Aim of the task
Give the number of lines in the data below containing the word "para", with no other text.
※ ※ ※
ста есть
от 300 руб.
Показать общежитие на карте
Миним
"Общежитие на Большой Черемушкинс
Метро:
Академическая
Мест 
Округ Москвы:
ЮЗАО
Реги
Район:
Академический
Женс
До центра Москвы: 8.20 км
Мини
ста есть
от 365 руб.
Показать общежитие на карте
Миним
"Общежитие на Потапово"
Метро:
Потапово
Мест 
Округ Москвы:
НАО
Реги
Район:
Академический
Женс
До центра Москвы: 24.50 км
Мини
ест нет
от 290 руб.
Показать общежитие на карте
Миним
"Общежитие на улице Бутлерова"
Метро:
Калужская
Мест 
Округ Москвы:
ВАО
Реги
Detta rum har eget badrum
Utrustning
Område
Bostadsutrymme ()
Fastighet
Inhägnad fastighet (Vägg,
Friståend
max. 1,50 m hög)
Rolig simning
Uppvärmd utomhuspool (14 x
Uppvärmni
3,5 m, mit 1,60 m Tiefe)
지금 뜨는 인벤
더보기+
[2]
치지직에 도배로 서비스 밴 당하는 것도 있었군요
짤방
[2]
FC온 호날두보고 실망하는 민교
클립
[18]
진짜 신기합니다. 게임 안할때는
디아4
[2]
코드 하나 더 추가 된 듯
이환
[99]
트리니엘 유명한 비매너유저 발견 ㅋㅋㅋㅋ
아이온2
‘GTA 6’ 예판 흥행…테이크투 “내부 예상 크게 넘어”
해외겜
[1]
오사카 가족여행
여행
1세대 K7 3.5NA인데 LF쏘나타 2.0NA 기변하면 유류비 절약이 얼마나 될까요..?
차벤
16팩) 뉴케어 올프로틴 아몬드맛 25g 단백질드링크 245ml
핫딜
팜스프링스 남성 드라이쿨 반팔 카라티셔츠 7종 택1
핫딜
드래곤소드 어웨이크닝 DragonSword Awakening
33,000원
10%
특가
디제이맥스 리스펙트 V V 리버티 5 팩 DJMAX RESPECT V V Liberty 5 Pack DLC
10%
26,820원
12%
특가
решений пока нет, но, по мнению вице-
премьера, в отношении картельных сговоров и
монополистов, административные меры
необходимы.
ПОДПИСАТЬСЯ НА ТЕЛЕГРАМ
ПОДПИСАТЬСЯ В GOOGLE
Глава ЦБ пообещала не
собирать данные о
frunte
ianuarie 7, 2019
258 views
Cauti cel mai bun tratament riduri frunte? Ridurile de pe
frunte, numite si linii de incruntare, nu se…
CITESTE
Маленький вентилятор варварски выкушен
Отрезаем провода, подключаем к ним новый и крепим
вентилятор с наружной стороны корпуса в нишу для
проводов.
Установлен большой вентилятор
※ ※ ※
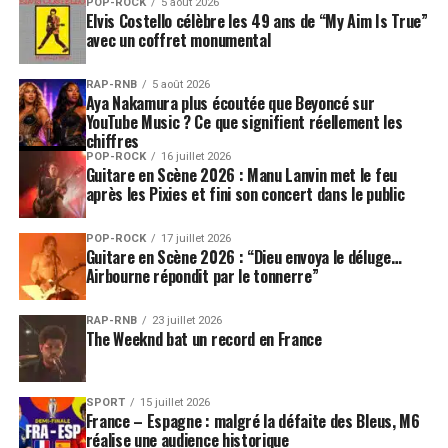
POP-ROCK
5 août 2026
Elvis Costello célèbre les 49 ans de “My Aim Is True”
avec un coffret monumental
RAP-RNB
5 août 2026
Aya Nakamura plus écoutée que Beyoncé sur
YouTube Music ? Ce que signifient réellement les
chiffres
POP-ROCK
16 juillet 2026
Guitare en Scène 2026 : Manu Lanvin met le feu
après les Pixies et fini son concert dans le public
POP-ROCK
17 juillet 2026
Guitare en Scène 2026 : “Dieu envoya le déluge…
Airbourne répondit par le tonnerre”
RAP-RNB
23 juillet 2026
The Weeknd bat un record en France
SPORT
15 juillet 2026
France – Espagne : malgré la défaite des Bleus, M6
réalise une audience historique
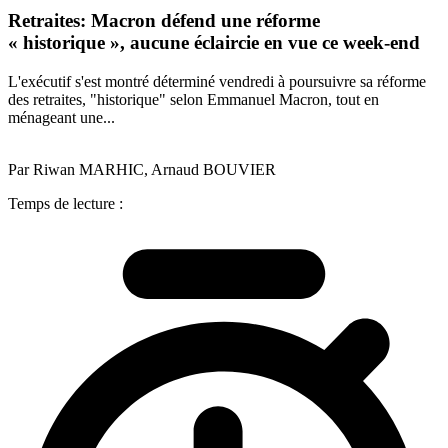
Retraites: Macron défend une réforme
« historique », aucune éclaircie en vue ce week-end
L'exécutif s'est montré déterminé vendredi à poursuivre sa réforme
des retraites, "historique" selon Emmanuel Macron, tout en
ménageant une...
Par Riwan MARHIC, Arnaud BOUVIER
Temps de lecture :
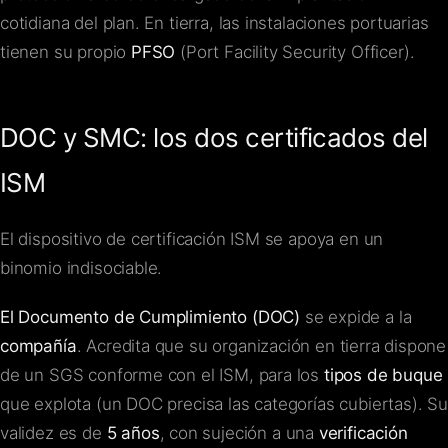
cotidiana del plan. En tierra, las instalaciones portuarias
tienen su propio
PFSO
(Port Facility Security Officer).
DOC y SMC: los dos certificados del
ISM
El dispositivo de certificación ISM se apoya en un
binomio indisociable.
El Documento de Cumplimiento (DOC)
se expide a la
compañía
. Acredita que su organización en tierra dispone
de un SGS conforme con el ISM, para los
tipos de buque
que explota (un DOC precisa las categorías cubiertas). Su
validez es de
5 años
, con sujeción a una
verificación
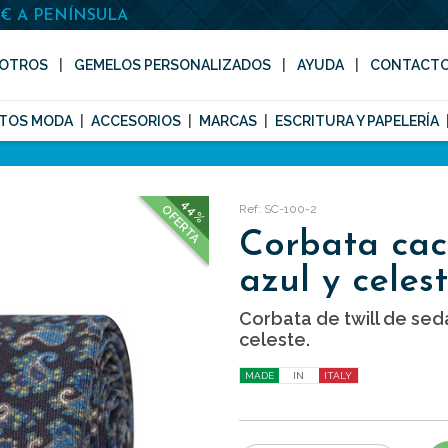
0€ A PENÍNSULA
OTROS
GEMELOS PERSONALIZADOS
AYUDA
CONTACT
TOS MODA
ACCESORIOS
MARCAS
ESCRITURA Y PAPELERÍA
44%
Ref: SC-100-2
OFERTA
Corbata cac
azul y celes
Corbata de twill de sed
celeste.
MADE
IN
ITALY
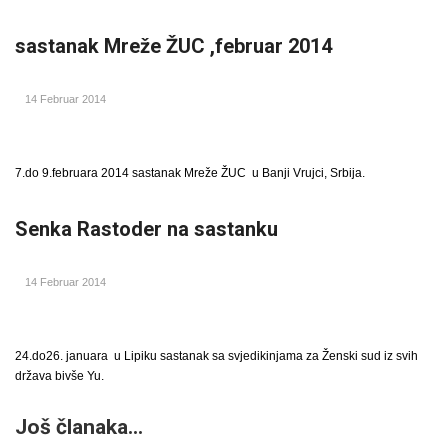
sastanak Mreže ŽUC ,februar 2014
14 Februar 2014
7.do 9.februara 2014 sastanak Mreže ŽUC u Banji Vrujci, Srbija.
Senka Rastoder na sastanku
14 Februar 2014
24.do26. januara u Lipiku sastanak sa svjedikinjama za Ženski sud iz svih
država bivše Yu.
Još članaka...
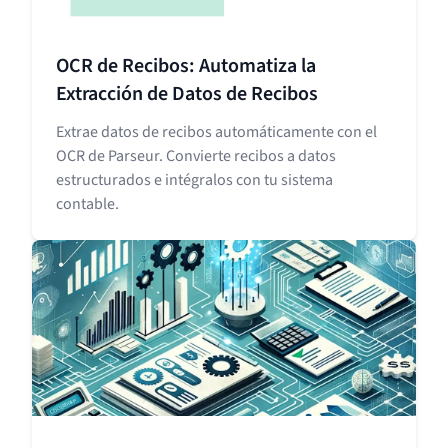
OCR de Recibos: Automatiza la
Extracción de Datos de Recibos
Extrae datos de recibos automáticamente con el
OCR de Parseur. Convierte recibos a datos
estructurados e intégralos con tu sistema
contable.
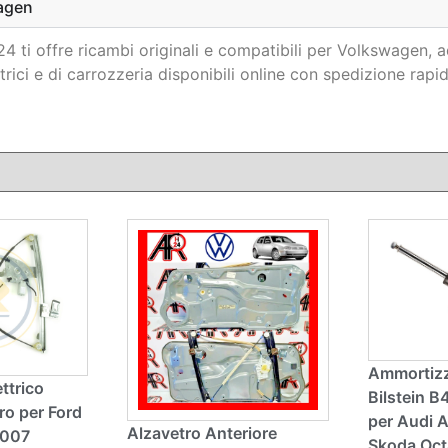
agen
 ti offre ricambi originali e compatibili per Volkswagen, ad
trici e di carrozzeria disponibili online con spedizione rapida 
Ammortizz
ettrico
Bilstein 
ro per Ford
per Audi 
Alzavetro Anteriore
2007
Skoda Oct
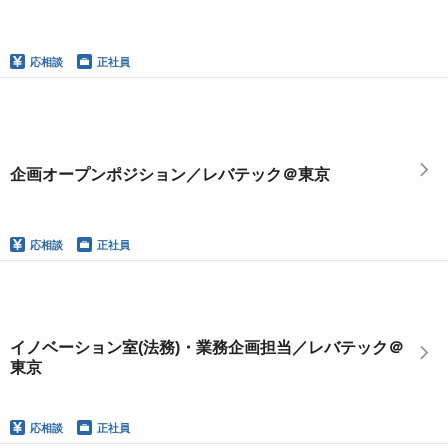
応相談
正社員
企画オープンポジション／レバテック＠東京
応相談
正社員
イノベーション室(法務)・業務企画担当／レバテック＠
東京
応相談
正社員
※ ※ ※
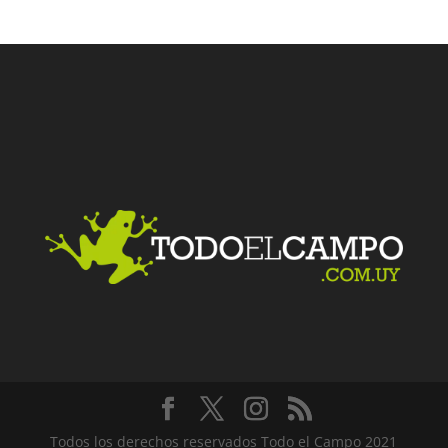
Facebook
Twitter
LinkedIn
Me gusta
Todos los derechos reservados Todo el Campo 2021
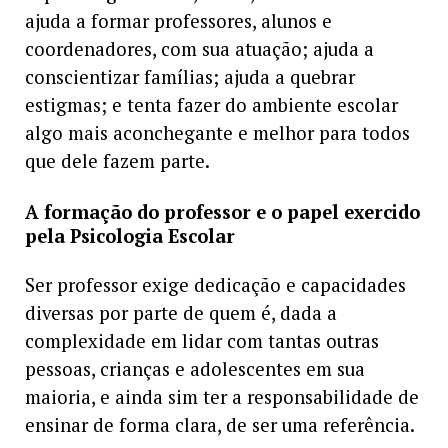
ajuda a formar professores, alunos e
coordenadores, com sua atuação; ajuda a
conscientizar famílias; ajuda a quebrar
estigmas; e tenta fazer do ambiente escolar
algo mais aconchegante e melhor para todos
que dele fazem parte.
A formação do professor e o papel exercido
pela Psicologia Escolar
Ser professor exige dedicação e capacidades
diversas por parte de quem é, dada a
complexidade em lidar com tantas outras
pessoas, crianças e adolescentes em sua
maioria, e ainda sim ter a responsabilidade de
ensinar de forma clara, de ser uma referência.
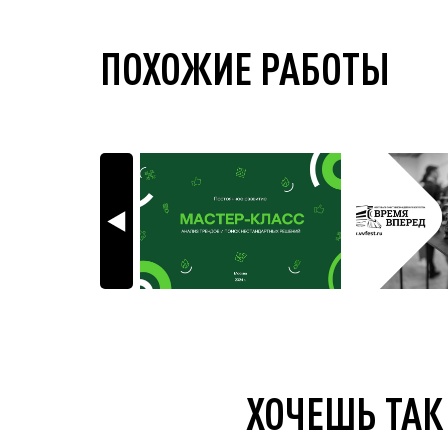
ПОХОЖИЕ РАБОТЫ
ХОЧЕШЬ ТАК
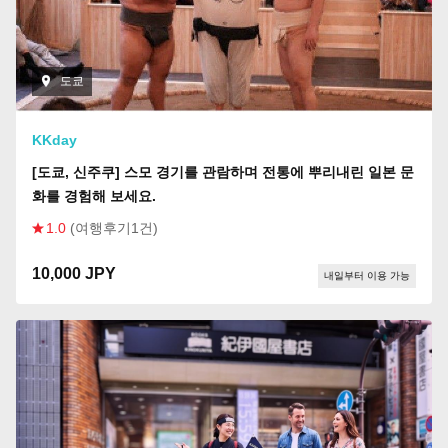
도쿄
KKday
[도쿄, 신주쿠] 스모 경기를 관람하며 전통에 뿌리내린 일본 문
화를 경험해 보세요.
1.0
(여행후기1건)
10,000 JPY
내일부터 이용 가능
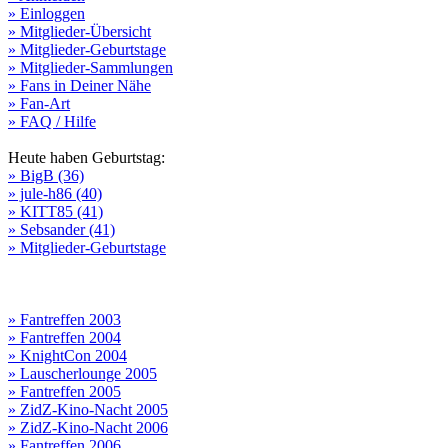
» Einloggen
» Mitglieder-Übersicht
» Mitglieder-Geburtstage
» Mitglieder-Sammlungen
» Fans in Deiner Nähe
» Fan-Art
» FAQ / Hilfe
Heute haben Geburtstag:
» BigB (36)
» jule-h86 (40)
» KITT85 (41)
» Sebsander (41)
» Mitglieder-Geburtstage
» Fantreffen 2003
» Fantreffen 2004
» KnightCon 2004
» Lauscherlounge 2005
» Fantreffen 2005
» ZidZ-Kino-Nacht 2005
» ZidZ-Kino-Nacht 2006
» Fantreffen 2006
※ ※ ※
Response to this exercise
2